27 May 2016 | Laurent Dinh, Jascha Sohl-Dickstein, Samy Bengio
This paper introduces Real NVP (Real-valued Non-volume Preserving) transformations as a powerful invertible and learnable method for density estimation. The approach allows for exact log-likelihood computation, exact sampling, and exact inference of latent variables, enabling the modeling of complex data distributions. The method is based on a change of variable formula, which enables tractable density evaluation and inference. The paper demonstrates the effectiveness of Real NVP in modeling natural images across four datasets, showing its ability to generate realistic samples, evaluate log-likelihoods, and manipulate latent variables.
The model is built using coupling layers, which are simple invertible transformations that allow for efficient computation of Jacobian determinants. These layers are combined in a multi-scale architecture, which enables the model to handle high-dimensional data efficiently. The model also incorporates batch normalization and deep residual networks to improve training and performance.
Experiments on natural image datasets such as CIFAR-10, Imagenet, LSUN, and CelebA show that Real NVP achieves competitive performance in terms of sample quality and log-likelihood. The model is able to generate high-quality samples and maintain spatial smoothness, even when extrapolating to larger image sizes. Additionally, the model's latent space is shown to have semantic meaning, with the ability to generate manifolds that reflect higher-level concepts.
The paper also discusses the limitations of the model, including the challenge of capturing higher-level semantic concepts in the latent space. Despite these limitations, Real NVP provides a flexible and tractable approach to density estimation, with potential applications in various domains beyond image modeling.This paper introduces Real NVP (Real-valued Non-volume Preserving) transformations as a powerful invertible and learnable method for density estimation. The approach allows for exact log-likelihood computation, exact sampling, and exact inference of latent variables, enabling the modeling of complex data distributions. The method is based on a change of variable formula, which enables tractable density evaluation and inference. The paper demonstrates the effectiveness of Real NVP in modeling natural images across four datasets, showing its ability to generate realistic samples, evaluate log-likelihoods, and manipulate latent variables.
The model is built using coupling layers, which are simple invertible transformations that allow for efficient computation of Jacobian determinants. These layers are combined in a multi-scale architecture, which enables the model to handle high-dimensional data efficiently. The model also incorporates batch normalization and deep residual networks to improve training and performance.

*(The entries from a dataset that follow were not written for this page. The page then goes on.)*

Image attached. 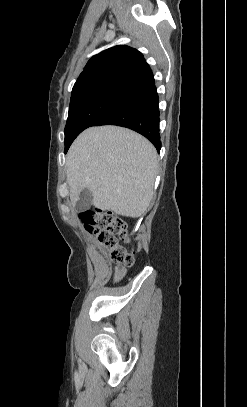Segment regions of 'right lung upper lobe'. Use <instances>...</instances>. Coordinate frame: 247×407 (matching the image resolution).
<instances>
[{"label":"right lung upper lobe","mask_w":247,"mask_h":407,"mask_svg":"<svg viewBox=\"0 0 247 407\" xmlns=\"http://www.w3.org/2000/svg\"><path fill=\"white\" fill-rule=\"evenodd\" d=\"M152 83L153 74L143 55L134 48L119 45L88 61L73 87L70 102L106 88L125 87L138 91Z\"/></svg>","instance_id":"obj_1"}]
</instances>
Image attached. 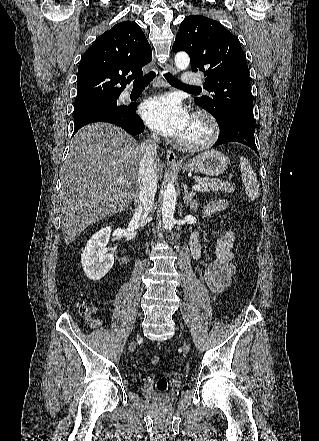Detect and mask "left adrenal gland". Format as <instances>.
<instances>
[{
  "label": "left adrenal gland",
  "instance_id": "a2214340",
  "mask_svg": "<svg viewBox=\"0 0 319 441\" xmlns=\"http://www.w3.org/2000/svg\"><path fill=\"white\" fill-rule=\"evenodd\" d=\"M183 188H184L183 200H184L185 206L186 207L189 206L194 212H196L198 209V206H199L197 199H193L196 196V194L192 191L190 192L187 188V185H185V184L183 185Z\"/></svg>",
  "mask_w": 319,
  "mask_h": 441
}]
</instances>
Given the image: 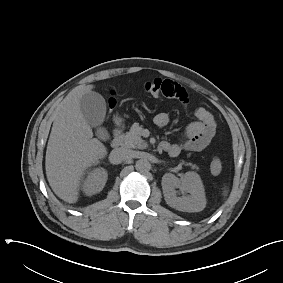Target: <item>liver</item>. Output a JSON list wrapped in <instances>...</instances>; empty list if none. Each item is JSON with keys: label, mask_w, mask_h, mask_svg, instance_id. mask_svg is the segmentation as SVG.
<instances>
[{"label": "liver", "mask_w": 283, "mask_h": 283, "mask_svg": "<svg viewBox=\"0 0 283 283\" xmlns=\"http://www.w3.org/2000/svg\"><path fill=\"white\" fill-rule=\"evenodd\" d=\"M93 85L81 87L63 101L48 140L45 169L53 192L68 203H75L86 169L103 159L107 149L97 138L80 110V99Z\"/></svg>", "instance_id": "1"}]
</instances>
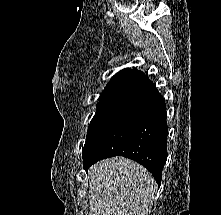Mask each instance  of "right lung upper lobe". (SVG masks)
Wrapping results in <instances>:
<instances>
[{
	"mask_svg": "<svg viewBox=\"0 0 221 215\" xmlns=\"http://www.w3.org/2000/svg\"><path fill=\"white\" fill-rule=\"evenodd\" d=\"M152 88H154V84L143 72L123 69L110 80L99 100L100 102L109 100L132 101Z\"/></svg>",
	"mask_w": 221,
	"mask_h": 215,
	"instance_id": "right-lung-upper-lobe-1",
	"label": "right lung upper lobe"
}]
</instances>
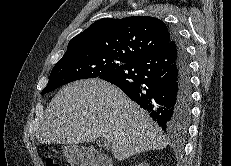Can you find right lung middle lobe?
Instances as JSON below:
<instances>
[{"label": "right lung middle lobe", "mask_w": 231, "mask_h": 166, "mask_svg": "<svg viewBox=\"0 0 231 166\" xmlns=\"http://www.w3.org/2000/svg\"><path fill=\"white\" fill-rule=\"evenodd\" d=\"M128 62L120 57L90 50L65 54L52 69L42 95L76 80L99 77Z\"/></svg>", "instance_id": "dd1d6c3e"}]
</instances>
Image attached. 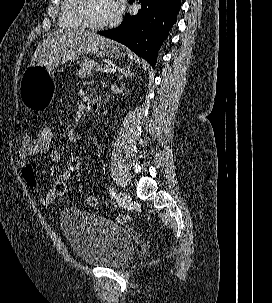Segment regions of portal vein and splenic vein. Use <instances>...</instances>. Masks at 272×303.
<instances>
[{"instance_id":"portal-vein-and-splenic-vein-1","label":"portal vein and splenic vein","mask_w":272,"mask_h":303,"mask_svg":"<svg viewBox=\"0 0 272 303\" xmlns=\"http://www.w3.org/2000/svg\"><path fill=\"white\" fill-rule=\"evenodd\" d=\"M96 71L107 72V73H114L116 71V68L106 66L104 68H98Z\"/></svg>"}]
</instances>
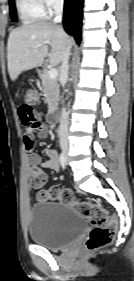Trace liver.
Returning a JSON list of instances; mask_svg holds the SVG:
<instances>
[{"instance_id":"1","label":"liver","mask_w":134,"mask_h":281,"mask_svg":"<svg viewBox=\"0 0 134 281\" xmlns=\"http://www.w3.org/2000/svg\"><path fill=\"white\" fill-rule=\"evenodd\" d=\"M71 42L63 28L51 22L38 21L14 29L7 43L10 78L14 81L21 72L41 66L47 55L51 65H59ZM38 44L42 46L33 48ZM48 44L51 46L50 53Z\"/></svg>"}]
</instances>
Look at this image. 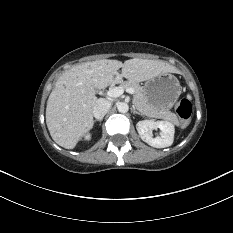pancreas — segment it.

Experiments on natural image datasets such as CIFAR-10, Imagenet, LSUN, and CelebA show that Real NVP achieves competitive performance in terms of sample quality and log-likelihood. The model is able to generate high-quality samples and maintain spatial smoothness, even when extrapolating to larger image sizes. Additionally, the model's latent space is shown to have semantic meaning, with the ability to generate manifolds that reflect higher-level concepts.
The paper also discusses the limitations of the model, including the challenge of capturing higher-level semantic concepts in the latent space. Despite these limitations, Real NVP provides a flexible and tractable approach to density estimation, with potential applications in various domains beyond image modeling.